Dataset excerpts below:

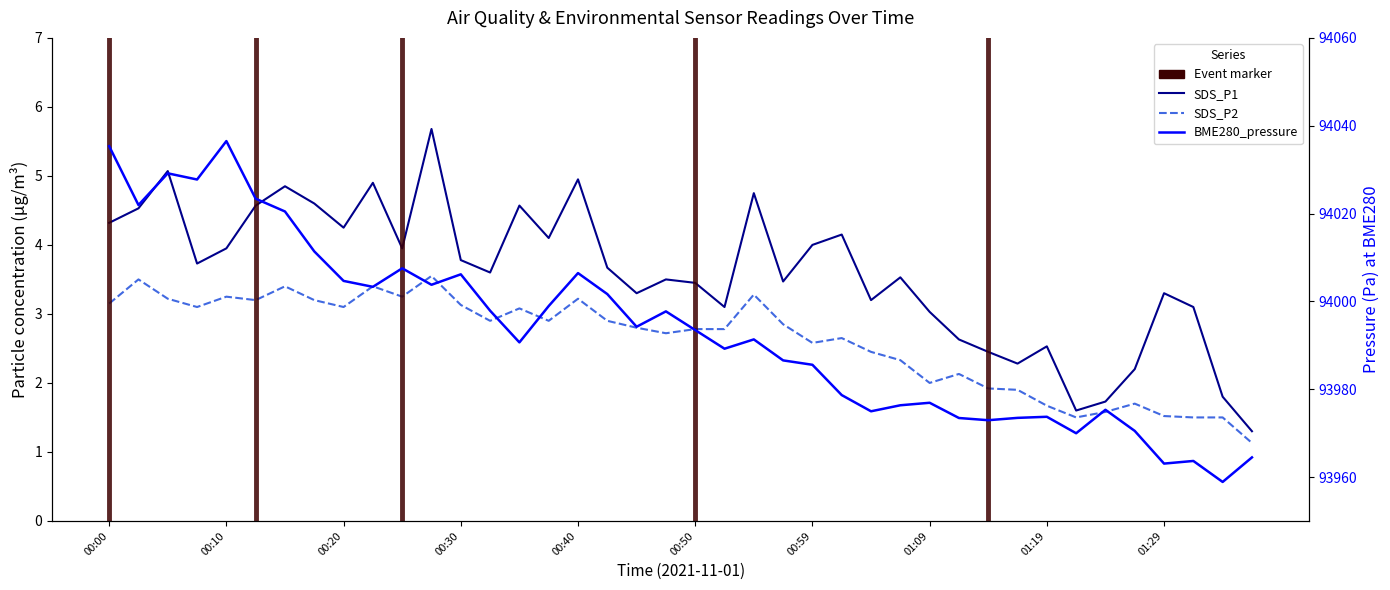

True or false: SDS_P1 and SDS_P2 intersect in this chart.

False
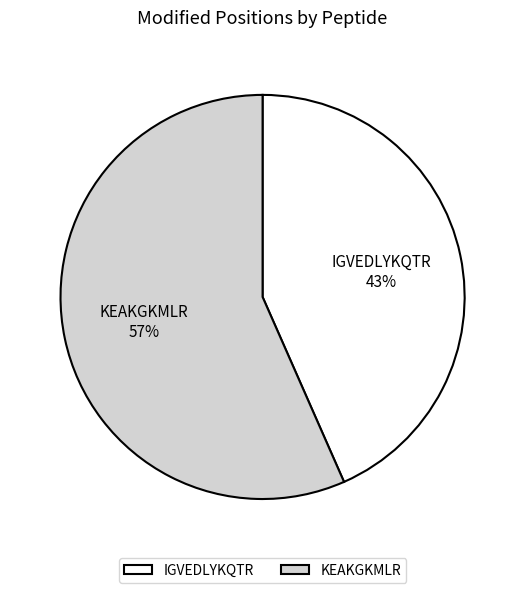

To the nearest percent, what is the average slice percentage?

50%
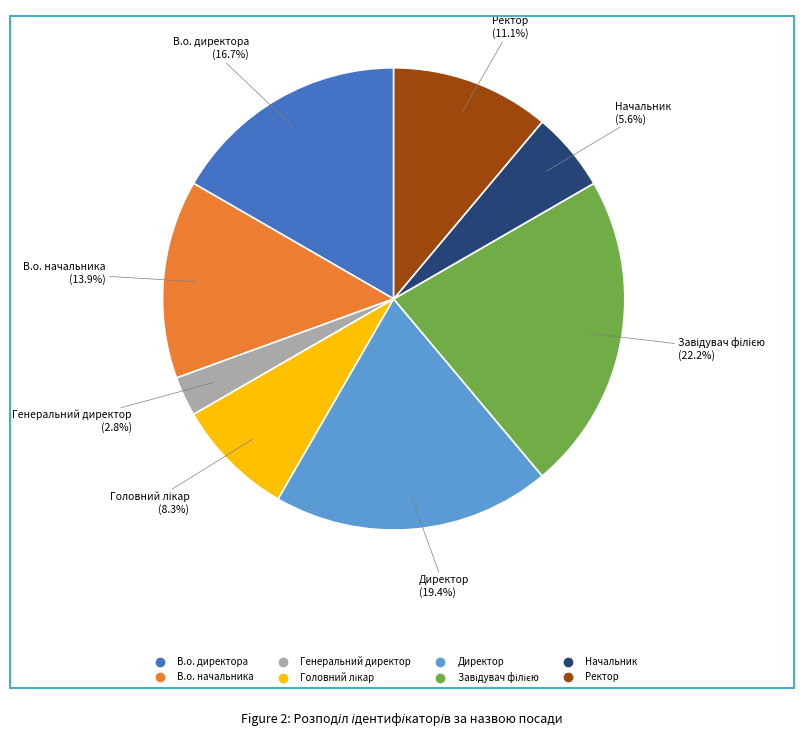

Approximately how many times larger is the value at В.о. директора compared to Ректор?

1.5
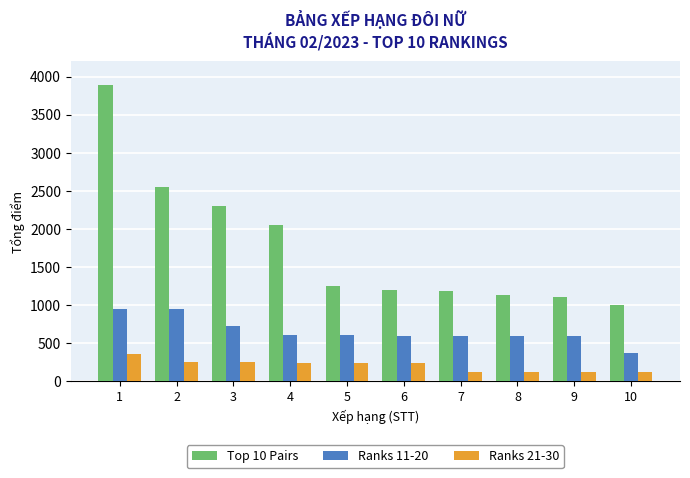

How many values in the Ranks 21-30 series are below 240?

4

End of Dataset excerpts.

- **Task requirements**:
Return each line of the listing above word for word, omitting the pictures.

- **Reply to the task**:
True or false: SDS_P1 and SDS_P2 intersect in this chart.

False

To the nearest percent, what is the average slice percentage?

50%

Approximately how many times larger is the value at В.о. директора compared to Ректор?

1.5

How many values in the Ranks 21-30 series are below 240?

4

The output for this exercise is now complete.